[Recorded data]
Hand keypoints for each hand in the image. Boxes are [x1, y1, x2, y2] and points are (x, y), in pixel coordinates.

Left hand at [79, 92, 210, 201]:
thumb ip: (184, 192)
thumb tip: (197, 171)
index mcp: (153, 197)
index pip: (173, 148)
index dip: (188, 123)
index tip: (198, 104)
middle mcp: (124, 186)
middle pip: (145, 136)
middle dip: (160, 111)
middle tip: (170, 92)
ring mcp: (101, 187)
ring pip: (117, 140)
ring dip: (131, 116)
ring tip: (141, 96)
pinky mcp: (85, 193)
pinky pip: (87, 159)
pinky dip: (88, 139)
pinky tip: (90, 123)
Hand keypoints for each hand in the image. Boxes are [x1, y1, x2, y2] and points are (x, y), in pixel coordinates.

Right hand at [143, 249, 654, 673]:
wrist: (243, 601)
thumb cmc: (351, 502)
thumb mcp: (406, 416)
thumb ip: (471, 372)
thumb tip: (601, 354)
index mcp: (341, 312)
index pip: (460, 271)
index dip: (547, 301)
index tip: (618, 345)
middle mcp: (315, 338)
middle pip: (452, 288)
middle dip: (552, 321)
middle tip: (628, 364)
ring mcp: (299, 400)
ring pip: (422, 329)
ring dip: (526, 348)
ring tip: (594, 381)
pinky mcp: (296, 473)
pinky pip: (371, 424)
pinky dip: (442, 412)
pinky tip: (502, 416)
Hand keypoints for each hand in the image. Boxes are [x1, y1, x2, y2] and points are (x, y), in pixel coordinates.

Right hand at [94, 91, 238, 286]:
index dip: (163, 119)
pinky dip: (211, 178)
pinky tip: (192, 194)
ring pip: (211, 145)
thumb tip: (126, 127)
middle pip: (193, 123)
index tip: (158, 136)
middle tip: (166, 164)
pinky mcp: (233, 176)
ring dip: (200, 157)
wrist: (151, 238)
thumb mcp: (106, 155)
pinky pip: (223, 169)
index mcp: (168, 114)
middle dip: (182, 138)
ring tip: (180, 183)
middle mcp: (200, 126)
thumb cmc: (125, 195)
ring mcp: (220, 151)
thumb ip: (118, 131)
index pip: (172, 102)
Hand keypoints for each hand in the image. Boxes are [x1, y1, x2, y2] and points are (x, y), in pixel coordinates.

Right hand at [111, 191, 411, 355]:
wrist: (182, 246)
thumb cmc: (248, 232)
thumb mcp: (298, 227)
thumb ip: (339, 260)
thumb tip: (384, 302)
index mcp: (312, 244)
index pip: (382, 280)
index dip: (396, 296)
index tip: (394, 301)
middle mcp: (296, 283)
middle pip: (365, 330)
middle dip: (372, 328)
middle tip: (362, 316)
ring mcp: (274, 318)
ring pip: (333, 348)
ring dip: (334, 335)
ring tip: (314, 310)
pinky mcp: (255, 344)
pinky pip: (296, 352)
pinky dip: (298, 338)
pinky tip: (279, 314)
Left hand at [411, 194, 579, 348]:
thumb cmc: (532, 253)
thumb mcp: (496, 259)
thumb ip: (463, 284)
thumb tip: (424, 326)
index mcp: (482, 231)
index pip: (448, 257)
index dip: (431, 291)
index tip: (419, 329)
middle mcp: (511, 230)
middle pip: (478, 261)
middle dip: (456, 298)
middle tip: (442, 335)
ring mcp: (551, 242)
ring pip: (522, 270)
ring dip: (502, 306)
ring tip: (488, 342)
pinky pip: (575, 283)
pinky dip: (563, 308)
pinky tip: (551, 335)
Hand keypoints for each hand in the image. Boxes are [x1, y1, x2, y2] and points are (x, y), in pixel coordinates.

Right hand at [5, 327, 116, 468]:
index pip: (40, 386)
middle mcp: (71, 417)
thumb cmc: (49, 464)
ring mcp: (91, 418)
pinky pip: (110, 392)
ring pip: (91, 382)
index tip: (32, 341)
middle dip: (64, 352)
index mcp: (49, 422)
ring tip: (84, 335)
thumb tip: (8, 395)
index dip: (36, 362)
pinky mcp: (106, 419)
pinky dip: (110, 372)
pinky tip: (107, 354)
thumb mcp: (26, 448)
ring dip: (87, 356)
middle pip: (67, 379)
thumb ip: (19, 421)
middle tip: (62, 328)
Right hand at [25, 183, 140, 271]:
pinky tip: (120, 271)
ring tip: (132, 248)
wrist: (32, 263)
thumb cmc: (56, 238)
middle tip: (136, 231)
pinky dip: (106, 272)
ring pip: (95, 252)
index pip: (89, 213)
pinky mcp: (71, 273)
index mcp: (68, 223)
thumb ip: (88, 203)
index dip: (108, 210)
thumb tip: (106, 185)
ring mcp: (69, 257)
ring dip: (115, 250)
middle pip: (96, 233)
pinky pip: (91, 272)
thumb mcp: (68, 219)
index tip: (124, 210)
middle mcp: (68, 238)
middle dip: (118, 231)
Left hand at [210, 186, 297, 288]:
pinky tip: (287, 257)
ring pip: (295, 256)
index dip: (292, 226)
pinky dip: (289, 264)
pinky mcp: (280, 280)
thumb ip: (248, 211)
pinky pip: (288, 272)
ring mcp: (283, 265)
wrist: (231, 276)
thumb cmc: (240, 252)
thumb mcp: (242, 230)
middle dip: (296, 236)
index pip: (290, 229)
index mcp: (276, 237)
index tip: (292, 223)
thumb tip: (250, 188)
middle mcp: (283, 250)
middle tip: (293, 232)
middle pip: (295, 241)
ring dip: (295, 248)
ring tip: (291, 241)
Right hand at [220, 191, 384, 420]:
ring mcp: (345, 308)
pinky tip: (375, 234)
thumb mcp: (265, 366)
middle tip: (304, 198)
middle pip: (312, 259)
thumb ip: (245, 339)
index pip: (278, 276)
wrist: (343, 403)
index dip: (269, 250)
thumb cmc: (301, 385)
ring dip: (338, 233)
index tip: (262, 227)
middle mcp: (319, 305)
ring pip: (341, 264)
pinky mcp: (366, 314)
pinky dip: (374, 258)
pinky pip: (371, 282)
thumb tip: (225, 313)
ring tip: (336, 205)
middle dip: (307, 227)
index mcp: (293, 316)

Aim of the exercise:
Please copy every line of the data that carries the string "Right".

Answer section:
Right hand at [143, 249, 654, 673]:
Right hand at [94, 91, 238, 286]:
Right hand at [111, 191, 411, 355]:
Right hand at [5, 327, 116, 468]:
Right hand at [25, 183, 140, 271]:
Right hand at [220, 191, 384, 420]:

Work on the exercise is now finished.